Render every line of the following records as a JSON array of strings, with one string per line and any blank lines omitted.
************
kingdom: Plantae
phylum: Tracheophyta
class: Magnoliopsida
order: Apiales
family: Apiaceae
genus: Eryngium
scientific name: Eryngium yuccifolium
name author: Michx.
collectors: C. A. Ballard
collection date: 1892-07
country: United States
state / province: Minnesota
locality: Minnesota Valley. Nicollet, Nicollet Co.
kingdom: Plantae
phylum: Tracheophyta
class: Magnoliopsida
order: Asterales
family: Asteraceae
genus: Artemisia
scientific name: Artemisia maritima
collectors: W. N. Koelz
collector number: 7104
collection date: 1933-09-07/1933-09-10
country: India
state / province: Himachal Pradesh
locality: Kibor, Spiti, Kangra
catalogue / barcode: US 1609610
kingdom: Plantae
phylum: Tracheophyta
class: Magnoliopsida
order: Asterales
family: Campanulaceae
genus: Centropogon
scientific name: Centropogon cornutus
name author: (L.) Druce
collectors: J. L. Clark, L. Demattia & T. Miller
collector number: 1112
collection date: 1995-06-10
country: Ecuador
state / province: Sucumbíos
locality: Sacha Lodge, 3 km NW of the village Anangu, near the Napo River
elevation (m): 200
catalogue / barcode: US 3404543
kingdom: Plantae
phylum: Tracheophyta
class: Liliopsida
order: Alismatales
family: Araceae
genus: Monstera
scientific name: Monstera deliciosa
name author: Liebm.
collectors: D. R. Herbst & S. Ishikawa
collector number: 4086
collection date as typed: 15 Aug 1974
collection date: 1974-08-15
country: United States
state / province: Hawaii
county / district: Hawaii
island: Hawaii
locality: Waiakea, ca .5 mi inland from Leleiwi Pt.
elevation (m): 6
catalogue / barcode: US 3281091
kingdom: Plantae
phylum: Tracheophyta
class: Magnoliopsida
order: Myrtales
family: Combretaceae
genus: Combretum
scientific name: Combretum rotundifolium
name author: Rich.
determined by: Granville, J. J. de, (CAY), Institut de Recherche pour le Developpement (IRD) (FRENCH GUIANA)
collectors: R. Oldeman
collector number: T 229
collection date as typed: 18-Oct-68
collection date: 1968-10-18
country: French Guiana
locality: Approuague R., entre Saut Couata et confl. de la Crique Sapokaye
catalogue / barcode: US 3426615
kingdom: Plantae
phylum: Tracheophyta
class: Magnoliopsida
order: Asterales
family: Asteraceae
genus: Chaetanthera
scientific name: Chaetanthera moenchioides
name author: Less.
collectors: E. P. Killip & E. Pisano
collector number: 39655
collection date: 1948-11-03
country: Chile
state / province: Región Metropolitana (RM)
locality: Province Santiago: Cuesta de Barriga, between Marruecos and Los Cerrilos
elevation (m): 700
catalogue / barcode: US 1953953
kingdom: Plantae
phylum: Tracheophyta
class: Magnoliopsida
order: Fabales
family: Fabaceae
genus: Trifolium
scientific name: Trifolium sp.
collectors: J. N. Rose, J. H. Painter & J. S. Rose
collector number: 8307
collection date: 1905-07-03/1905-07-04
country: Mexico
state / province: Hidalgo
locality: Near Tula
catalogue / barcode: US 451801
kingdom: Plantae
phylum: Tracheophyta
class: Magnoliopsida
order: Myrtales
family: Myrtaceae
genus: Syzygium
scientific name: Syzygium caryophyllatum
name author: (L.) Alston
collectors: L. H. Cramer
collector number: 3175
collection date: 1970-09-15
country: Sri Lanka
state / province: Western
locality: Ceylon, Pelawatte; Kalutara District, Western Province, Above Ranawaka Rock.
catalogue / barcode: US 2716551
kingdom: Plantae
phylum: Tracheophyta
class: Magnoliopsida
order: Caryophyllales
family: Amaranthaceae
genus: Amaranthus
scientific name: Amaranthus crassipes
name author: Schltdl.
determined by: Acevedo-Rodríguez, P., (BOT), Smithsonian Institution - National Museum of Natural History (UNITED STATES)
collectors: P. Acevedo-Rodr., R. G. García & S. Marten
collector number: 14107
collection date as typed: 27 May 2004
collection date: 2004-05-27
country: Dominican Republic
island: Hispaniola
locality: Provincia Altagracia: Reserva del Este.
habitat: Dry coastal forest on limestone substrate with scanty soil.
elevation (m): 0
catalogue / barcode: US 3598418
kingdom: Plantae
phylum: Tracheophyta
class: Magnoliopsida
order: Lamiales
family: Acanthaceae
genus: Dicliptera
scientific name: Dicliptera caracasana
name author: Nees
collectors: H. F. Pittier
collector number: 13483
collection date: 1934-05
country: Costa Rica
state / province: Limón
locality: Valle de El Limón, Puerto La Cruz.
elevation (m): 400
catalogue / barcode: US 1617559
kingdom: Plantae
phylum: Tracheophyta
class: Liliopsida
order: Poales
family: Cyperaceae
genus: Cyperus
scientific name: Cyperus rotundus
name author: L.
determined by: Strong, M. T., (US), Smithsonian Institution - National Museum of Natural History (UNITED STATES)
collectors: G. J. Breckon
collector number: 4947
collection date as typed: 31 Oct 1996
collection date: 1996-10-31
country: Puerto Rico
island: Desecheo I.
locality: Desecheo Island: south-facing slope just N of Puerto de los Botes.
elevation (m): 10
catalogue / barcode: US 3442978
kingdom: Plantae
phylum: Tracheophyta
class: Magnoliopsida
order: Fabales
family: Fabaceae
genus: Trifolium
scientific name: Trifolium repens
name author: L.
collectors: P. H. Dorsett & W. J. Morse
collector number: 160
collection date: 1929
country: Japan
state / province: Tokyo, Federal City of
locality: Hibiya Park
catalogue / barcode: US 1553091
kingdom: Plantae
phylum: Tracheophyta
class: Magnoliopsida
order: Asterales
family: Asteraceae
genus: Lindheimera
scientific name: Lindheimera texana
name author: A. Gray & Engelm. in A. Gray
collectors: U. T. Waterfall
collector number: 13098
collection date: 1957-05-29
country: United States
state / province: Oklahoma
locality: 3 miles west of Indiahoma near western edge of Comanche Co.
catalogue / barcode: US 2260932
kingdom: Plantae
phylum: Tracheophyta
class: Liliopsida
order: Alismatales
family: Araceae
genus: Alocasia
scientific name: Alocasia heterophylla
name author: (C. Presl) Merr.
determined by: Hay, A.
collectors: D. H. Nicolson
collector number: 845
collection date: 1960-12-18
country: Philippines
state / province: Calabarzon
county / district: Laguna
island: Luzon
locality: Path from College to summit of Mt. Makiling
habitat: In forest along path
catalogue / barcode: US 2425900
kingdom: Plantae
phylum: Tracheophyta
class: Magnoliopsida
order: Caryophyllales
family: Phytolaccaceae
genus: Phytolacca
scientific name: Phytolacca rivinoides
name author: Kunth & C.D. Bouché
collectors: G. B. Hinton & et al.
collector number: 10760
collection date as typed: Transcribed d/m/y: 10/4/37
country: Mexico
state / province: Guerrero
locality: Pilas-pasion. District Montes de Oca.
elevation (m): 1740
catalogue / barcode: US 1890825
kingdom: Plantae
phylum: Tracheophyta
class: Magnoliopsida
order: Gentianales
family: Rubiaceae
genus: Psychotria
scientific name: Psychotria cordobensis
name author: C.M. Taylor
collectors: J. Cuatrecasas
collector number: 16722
************
__Response for this exercise__:
[
  "kingdom: Plantae",
  "phylum: Tracheophyta",
  "class: Magnoliopsida",
  "order: Apiales",
  "family: Apiaceae",
  "genus: Eryngium",
  "scientific name: Eryngium yuccifolium",
  "name author: Michx.",
  "collectors: C. A. Ballard",
  "collection date: 1892-07",
  "country: United States",
  "state / province: Minnesota",
  "locality: Minnesota Valley. Nicollet, Nicollet Co.",
  "kingdom: Plantae",
  "phylum: Tracheophyta",
  "class: Magnoliopsida",
  "order: Asterales",
  "family: Asteraceae",
  "genus: Artemisia",
  "scientific name: Artemisia maritima",
  "collectors: W. N. Koelz",
  "collector number: 7104",
  "collection date: 1933-09-07/1933-09-10",
  "country: India",
  "state / province: Himachal Pradesh",
  "locality: Kibor, Spiti, Kangra",
  "catalogue / barcode: US 1609610",
  "kingdom: Plantae",
  "phylum: Tracheophyta",
  "class: Magnoliopsida",
  "order: Asterales",
  "family: Campanulaceae",
  "genus: Centropogon",
  "scientific name: Centropogon cornutus",
  "name author: (L.) Druce",
  "collectors: J. L. Clark, L. Demattia & T. Miller",
  "collector number: 1112",
  "collection date: 1995-06-10",
  "country: Ecuador",
  "state / province: Sucumbíos",
  "locality: Sacha Lodge, 3 km NW of the village Anangu, near the Napo River",
  "elevation (m): 200",
  "catalogue / barcode: US 3404543",
  "kingdom: Plantae",
  "phylum: Tracheophyta",
  "class: Liliopsida",
  "order: Alismatales",
  "family: Araceae",
  "genus: Monstera",
  "scientific name: Monstera deliciosa",
  "name author: Liebm.",
  "collectors: D. R. Herbst & S. Ishikawa",
  "collector number: 4086",
  "collection date as typed: 15 Aug 1974",
  "collection date: 1974-08-15",
  "country: United States",
  "state / province: Hawaii",
  "county / district: Hawaii",
  "island: Hawaii",
  "locality: Waiakea, ca .5 mi inland from Leleiwi Pt.",
  "elevation (m): 6",
  "catalogue / barcode: US 3281091",
  "kingdom: Plantae",
  "phylum: Tracheophyta",
  "class: Magnoliopsida",
  "order: Myrtales",
  "family: Combretaceae",
  "genus: Combretum",
  "scientific name: Combretum rotundifolium",
  "name author: Rich.",
  "determined by: Granville, J. J. de, (CAY), Institut de Recherche pour le Developpement (IRD) (FRENCH GUIANA)",
  "collectors: R. Oldeman",
  "collector number: T 229",
  "collection date as typed: 18-Oct-68",
  "collection date: 1968-10-18",
  "country: French Guiana",
  "locality: Approuague R., entre Saut Couata et confl. de la Crique Sapokaye",
  "catalogue / barcode: US 3426615",
  "kingdom: Plantae",
  "phylum: Tracheophyta",
  "class: Magnoliopsida",
  "order: Asterales",
  "family: Asteraceae",
  "genus: Chaetanthera",
  "scientific name: Chaetanthera moenchioides",
  "name author: Less.",
  "collectors: E. P. Killip & E. Pisano",
  "collector number: 39655",
  "collection date: 1948-11-03",
  "country: Chile",
  "state / province: Región Metropolitana (RM)",
  "locality: Province Santiago: Cuesta de Barriga, between Marruecos and Los Cerrilos",
  "elevation (m): 700",
  "catalogue / barcode: US 1953953",
  "kingdom: Plantae",
  "phylum: Tracheophyta",
  "class: Magnoliopsida",
  "order: Fabales",
  "family: Fabaceae",
  "genus: Trifolium",
  "scientific name: Trifolium sp.",
  "collectors: J. N. Rose, J. H. Painter & J. S. Rose",
  "collector number: 8307",
  "collection date: 1905-07-03/1905-07-04",
  "country: Mexico",
  "state / province: Hidalgo",
  "locality: Near Tula",
  "catalogue / barcode: US 451801",
  "kingdom: Plantae",
  "phylum: Tracheophyta",
  "class: Magnoliopsida",
  "order: Myrtales",
  "family: Myrtaceae",
  "genus: Syzygium",
  "scientific name: Syzygium caryophyllatum",
  "name author: (L.) Alston",
  "collectors: L. H. Cramer",
  "collector number: 3175",
  "collection date: 1970-09-15",
  "country: Sri Lanka",
  "state / province: Western",
  "locality: Ceylon, Pelawatte; Kalutara District, Western Province, Above Ranawaka Rock.",
  "catalogue / barcode: US 2716551",
  "kingdom: Plantae",
  "phylum: Tracheophyta",
  "class: Magnoliopsida",
  "order: Caryophyllales",
  "family: Amaranthaceae",
  "genus: Amaranthus",
  "scientific name: Amaranthus crassipes",
  "name author: Schltdl.",
  "determined by: Acevedo-Rodríguez, P., (BOT), Smithsonian Institution - National Museum of Natural History (UNITED STATES)",
  "collectors: P. Acevedo-Rodr., R. G. García & S. Marten",
  "collector number: 14107",
  "collection date as typed: 27 May 2004",
  "collection date: 2004-05-27",
  "country: Dominican Republic",
  "island: Hispaniola",
  "locality: Provincia Altagracia: Reserva del Este.",
  "habitat: Dry coastal forest on limestone substrate with scanty soil.",
  "elevation (m): 0",
  "catalogue / barcode: US 3598418",
  "kingdom: Plantae",
  "phylum: Tracheophyta",
  "class: Magnoliopsida",
  "order: Lamiales",
  "family: Acanthaceae",
  "genus: Dicliptera",
  "scientific name: Dicliptera caracasana",
  "name author: Nees",
  "collectors: H. F. Pittier",
  "collector number: 13483",
  "collection date: 1934-05",
  "country: Costa Rica",
  "state / province: Limón",
  "locality: Valle de El Limón, Puerto La Cruz.",
  "elevation (m): 400",
  "catalogue / barcode: US 1617559",
  "kingdom: Plantae",
  "phylum: Tracheophyta",
  "class: Liliopsida",
  "order: Poales",
  "family: Cyperaceae",
  "genus: Cyperus",
  "scientific name: Cyperus rotundus",
  "name author: L.",
  "determined by: Strong, M. T., (US), Smithsonian Institution - National Museum of Natural History (UNITED STATES)",
  "collectors: G. J. Breckon",
  "collector number: 4947",
  "collection date as typed: 31 Oct 1996",
  "collection date: 1996-10-31",
  "country: Puerto Rico",
  "island: Desecheo I.",
  "locality: Desecheo Island: south-facing slope just N of Puerto de los Botes.",
  "elevation (m): 10",
  "catalogue / barcode: US 3442978",
  "kingdom: Plantae",
  "phylum: Tracheophyta",
  "class: Magnoliopsida",
  "order: Fabales",
  "family: Fabaceae",
  "genus: Trifolium",
  "scientific name: Trifolium repens",
  "name author: L.",
  "collectors: P. H. Dorsett & W. J. Morse",
  "collector number: 160",
  "collection date: 1929",
  "country: Japan",
  "state / province: Tokyo, Federal City of",
  "locality: Hibiya Park",
  "catalogue / barcode: US 1553091",
  "kingdom: Plantae",
  "phylum: Tracheophyta",
  "class: Magnoliopsida",
  "order: Asterales",
  "family: Asteraceae",
  "genus: Lindheimera",
  "scientific name: Lindheimera texana",
  "name author: A. Gray & Engelm. in A. Gray",
  "collectors: U. T. Waterfall",
  "collector number: 13098",
  "collection date: 1957-05-29",
  "country: United States",
  "state / province: Oklahoma",
  "locality: 3 miles west of Indiahoma near western edge of Comanche Co.",
  "catalogue / barcode: US 2260932",
  "kingdom: Plantae",
  "phylum: Tracheophyta",
  "class: Liliopsida",
  "order: Alismatales",
  "family: Araceae",
  "genus: Alocasia",
  "scientific name: Alocasia heterophylla",
  "name author: (C. Presl) Merr.",
  "determined by: Hay, A.",
  "collectors: D. H. Nicolson",
  "collector number: 845",
  "collection date: 1960-12-18",
  "country: Philippines",
  "state / province: Calabarzon",
  "county / district: Laguna",
  "island: Luzon",
  "locality: Path from College to summit of Mt. Makiling",
  "habitat: In forest along path",
  "catalogue / barcode: US 2425900",
  "kingdom: Plantae",
  "phylum: Tracheophyta",
  "class: Magnoliopsida",
  "order: Caryophyllales",
  "family: Phytolaccaceae",
  "genus: Phytolacca",
  "scientific name: Phytolacca rivinoides",
  "name author: Kunth & C.D. Bouché",
  "collectors: G. B. Hinton & et al.",
  "collector number: 10760",
  "collection date as typed: Transcribed d/m/y: 10/4/37",
  "country: Mexico",
  "state / province: Guerrero",
  "locality: Pilas-pasion. District Montes de Oca.",
  "elevation (m): 1740",
  "catalogue / barcode: US 1890825",
  "kingdom: Plantae",
  "phylum: Tracheophyta",
  "class: Magnoliopsida",
  "order: Gentianales",
  "family: Rubiaceae",
  "genus: Psychotria",
  "scientific name: Psychotria cordobensis",
  "name author: C.M. Taylor",
  "collectors: J. Cuatrecasas",
  "collector number: 16722"
]